Don’t hit me with that switch, he cried to the woman who chased behind him. She was carrying a long, limber elm switch.
The little boy circled the yard, coming in close to Delvin under the tree. He shot him a glance of humiliation and regret and ran on by. The woman—his mother, Delvin assumed—stood just outside the doorway waiting for him. The little boy stopped on the edge of the ravine and looked at her.
You gon come here, Stacy? the woman said.
I aint coming to take no whipping, the boy said.
Well, if you don’t then you don’t get to come home at all.
The woman stared at the boy a moment longer and then wheeled and vanished back into the store. The little boy, six or seven, squatted and began to cry. Delvin watched him. After a while the boy dried his eyes with the bottoms of his hands, straightened up and came over to Delvin.
What you doing? he asked.
Waiting.
For what?
The bus.
Aint no bus come back here.
It’s a different kind of bus.
You think my mama’s gon whip me? the boy said with an almost saucy air.
Sure does look like it.
Well, she won’t. I’ll just wait out here til she gets lonely for me then I’ll mosey on home.
How long will that be?
Oh, bout five minutes. He scratched his arms. Delvin could see the faint raised red circles of ringworm on his tan arms.
Shouldn’t scratch that, he said.
I don’t see how you can keep from it.
That what your mama’s after you for?
That’s it. He began to cry again. That doctor, he sniffed after a minute, wants to shave my head bald and paint it with grease that stings like fire.
That bad?
Sure is. I seen it done.
But those worms’ll eat you alive.
He scratched mournfully at the rings. It’s a problem that’s got me in a vise grip, he said.
Just then the boy’s mother pushed the screen door halfway open. Here’s a strawberry drink, honey, she said, her voice light and tender. Come on now.
You gon beat me, the little boy said.
Come on sugarbite, his mother said, and the boy walked to her and took the drink and she put her hand on his shoulder and steered him into the store.
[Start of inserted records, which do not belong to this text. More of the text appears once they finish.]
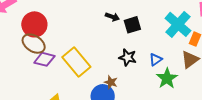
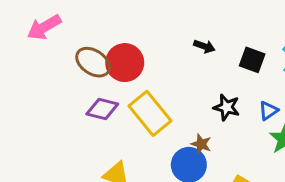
red circle: (34, 24) -> (125, 63), moved
black square: (132, 25) -> (252, 60), moved, turned 36
brown ellipse: (34, 44) -> (93, 62), moved

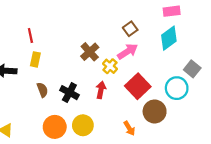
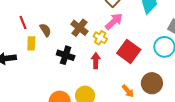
brown semicircle: (42, 90) -> (45, 30), moved
black cross: (69, 93) -> (66, 55), moved
brown circle: (155, 111) -> (152, 83), moved

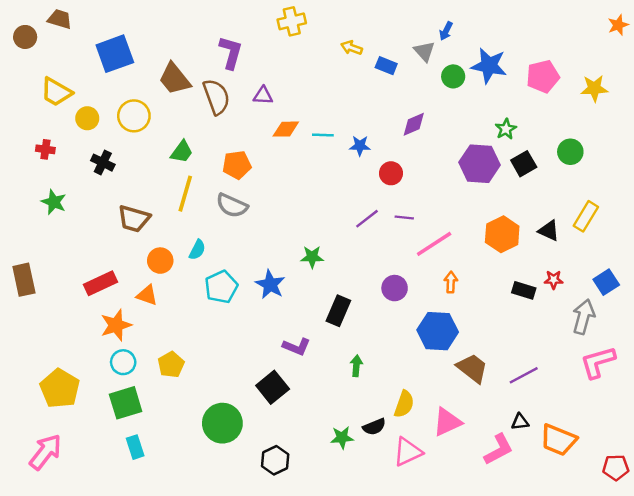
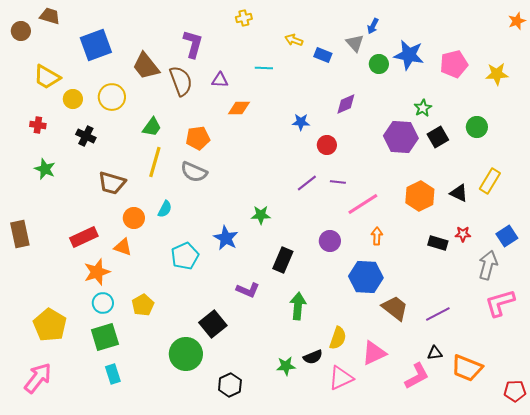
yellow cross: (292, 21) -> (244, 18), size x0.7
cyan line: (323, 135) -> (264, 68), moved
cyan pentagon: (221, 287) -> (185, 256), moved
green arrow: (356, 366) -> (298, 306), size x1.5
black square: (273, 387) -> (213, 324), moved

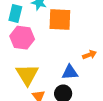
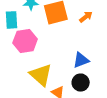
orange arrow: (89, 55) -> (86, 17), moved

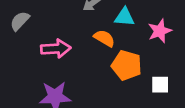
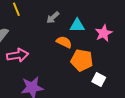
pink arrow: (56, 49) -> (18, 55), moved
white square: (160, 85) -> (99, 79), moved, turned 32

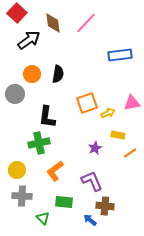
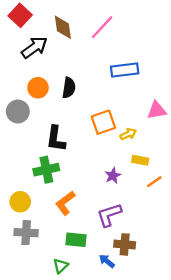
blue rectangle: (120, 55) -> (125, 70), moved
pink triangle: (132, 103) -> (157, 110), moved
purple L-shape: (92, 181) -> (109, 215), turned -85
green triangle: (43, 218) -> (61, 266), moved, turned 32

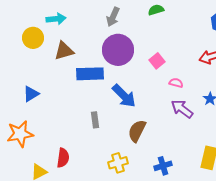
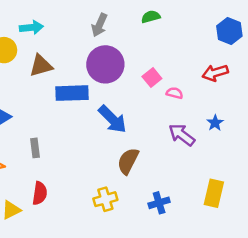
pink semicircle: (176, 83) -> (175, 93), moved
gray rectangle: (95, 120) -> (35, 148), moved

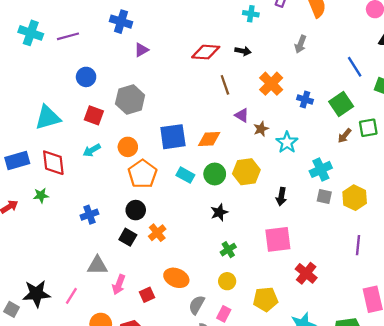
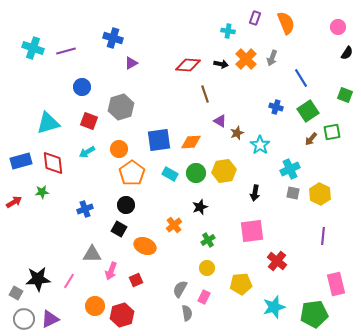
blue line: (355, 67) -> (301, 78), moved
orange cross: (271, 84) -> (246, 59), moved
orange cross: (157, 233) -> (174, 225), moved
orange ellipse: (176, 278) -> (145, 246), moved

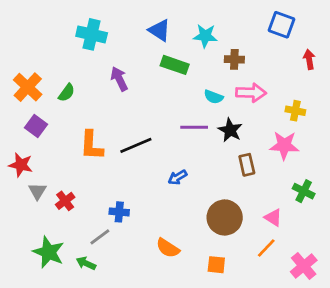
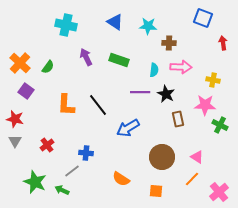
green rectangle: (175, 65) -> (119, 60), moved
cyan semicircle: (214, 97) -> (154, 70), turned -104
black line: (136, 145) -> (98, 105), turned 75
blue arrow: (177, 177) -> (128, 128), size x1.6
gray triangle: (37, 191) -> (15, 141), moved
green cross: (304, 191) -> (220, 125), moved

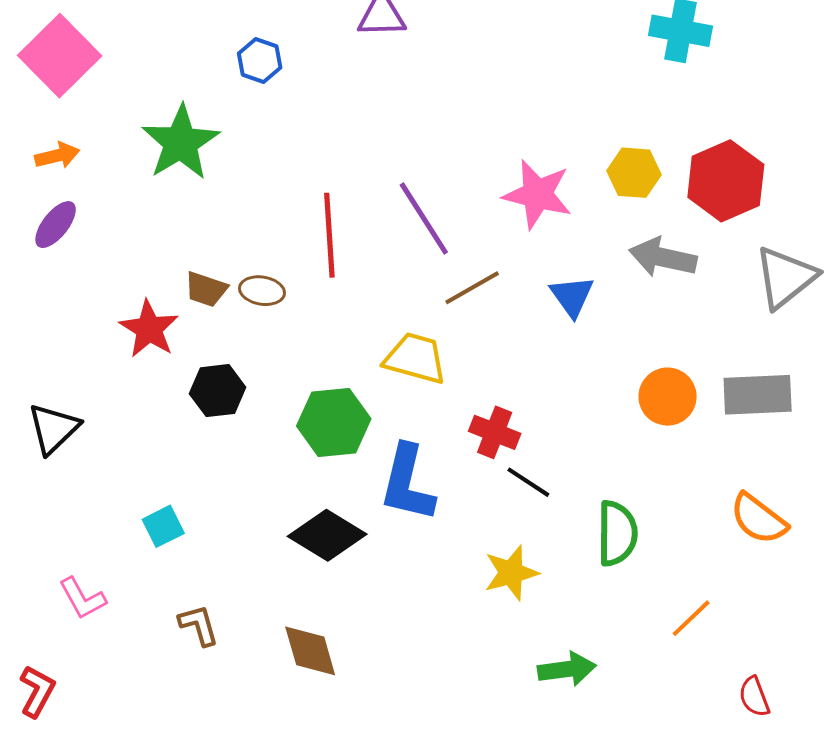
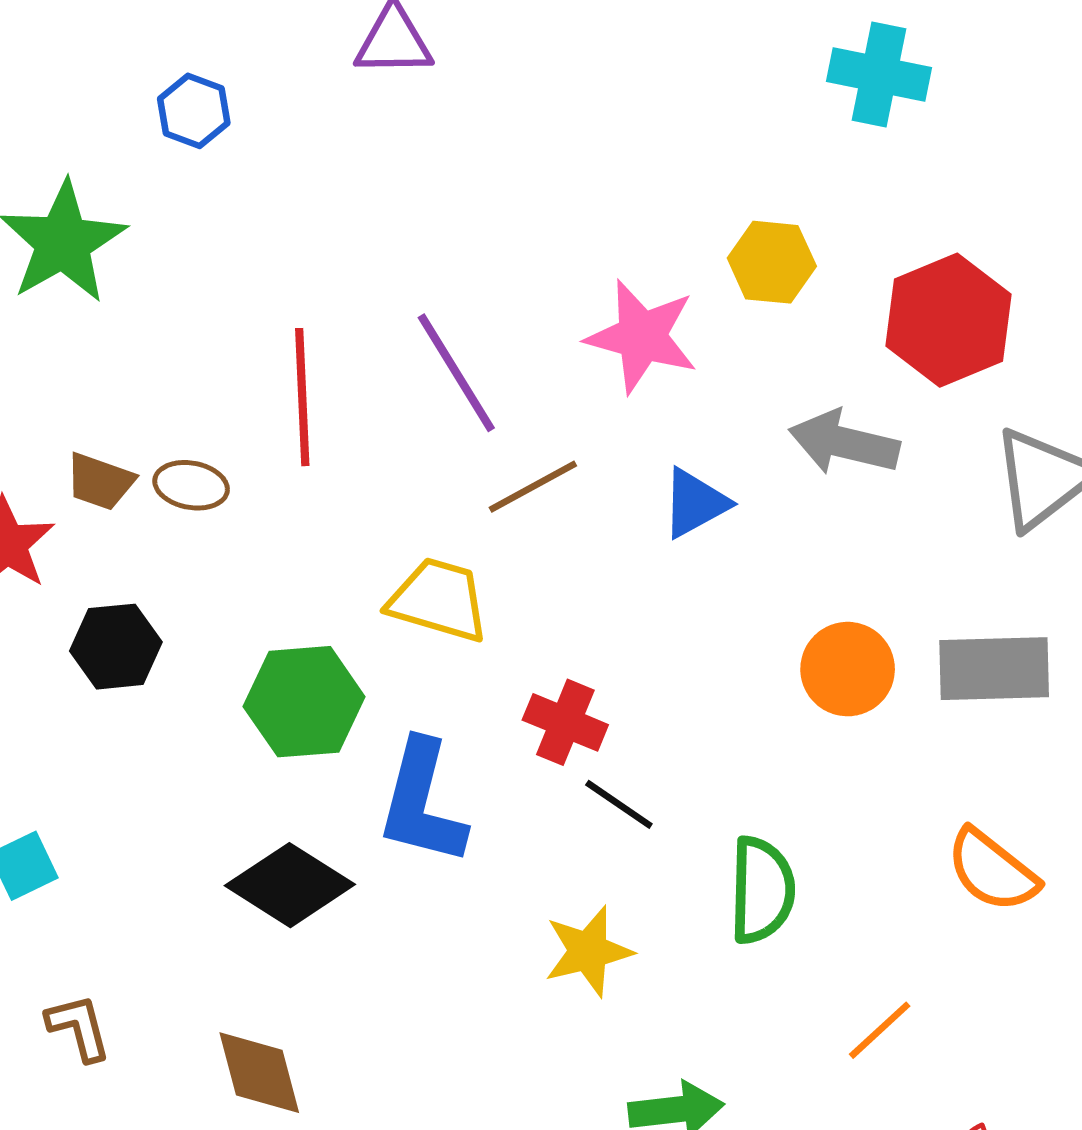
yellow hexagon: (634, 173) -> (772, 262), moved
blue triangle: (572, 296) -> (695, 503), turned 36

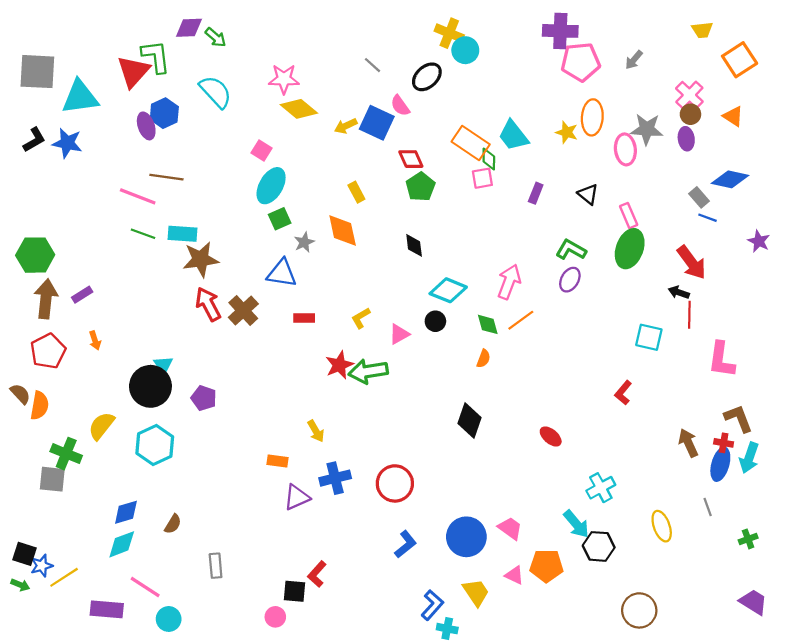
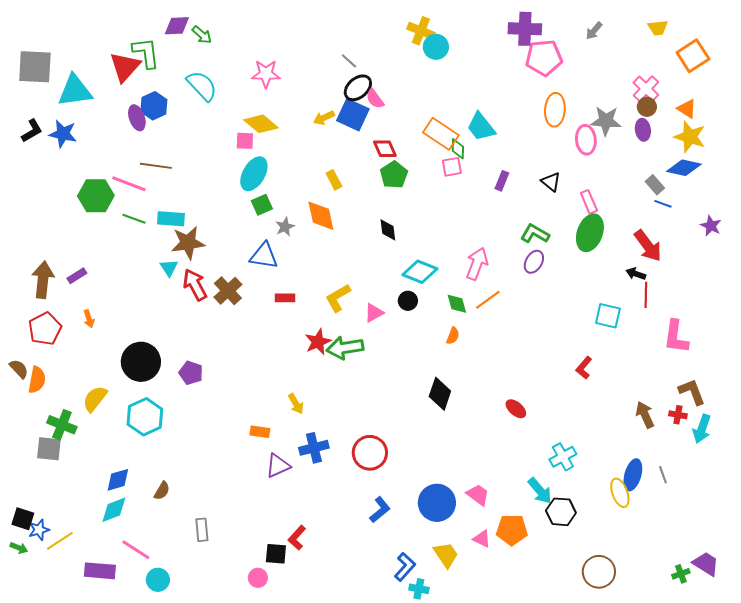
gray arrow: (634, 60) -> (594, 31), moved
black ellipse: (427, 77) -> (358, 88), moved
yellow diamond: (299, 109) -> (261, 124), moved
yellow star: (567, 132) -> (690, 137), moved, size x1.5
pink square: (261, 150) -> (245, 141), turned -30
green hexagon: (35, 255) -> (96, 196), moved
yellow L-shape: (361, 318) -> (338, 298), size x1.4
cyan triangle: (163, 365) -> (169, 268), moved
blue ellipse: (720, 464) -> (633, 475), moved
green cross: (748, 539) -> (681, 574), moved

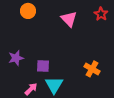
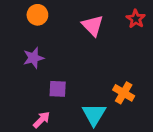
purple star: (16, 58) -> (33, 58), moved
cyan triangle: (54, 85) -> (94, 114), moved

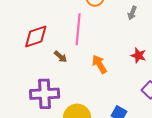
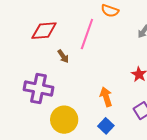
orange arrow: (99, 64) -> (106, 97), moved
After a few minutes Delvin followed the boy inside. The pair were gone, but some men were sitting at a corkboard table set on a crate in a cleared space off to the side in back. The woman behind the counter looked at him as if she didn’t know him. Then in a blink she did. She wiped her forehead with the back of her hand.
That’s Sterling, she said to him, indicating with her elbow one of the men sitting at the table. They weren’t playing a game, they weren’t really sitting around the table, they were just near it. The man she indicated, a middle-aged stocky man with bushy hair mashed down under a forage cap, gave him a one-finger salute and said, We’re waiting on my sister’s boy. He grinned a grin of uselessness and amiable futility. Another of the men, an older fellow wearing a greasy black vest over a clean white collarless shirt, offered him a chair. Delvin slid in and joined the little confab. He was used to sitting with adults, listening to their talk. He had sat up in the viewing parlor or in the Home parlor on call for the bereaved who spoke in all kinds of ways, very often about things that had nothing to do with the dead. People, no matter what happened, kept their eye on the living side of things. The third man, a slim geezer with a fist-sized red rose pinned to the lapel of a yellow bathrobe he kept pulling tighter around himself, looked as if he might be joining the funeral list pretty soon. I’m Albert, he said, offering slim shiny fingers for Delvin to shake. Yes, he said, turning back to the group, my grandfather won that election
fair and true. Eighteen seventy-four, he said, turning his narrow face to Delvin, Slidell—fair and true.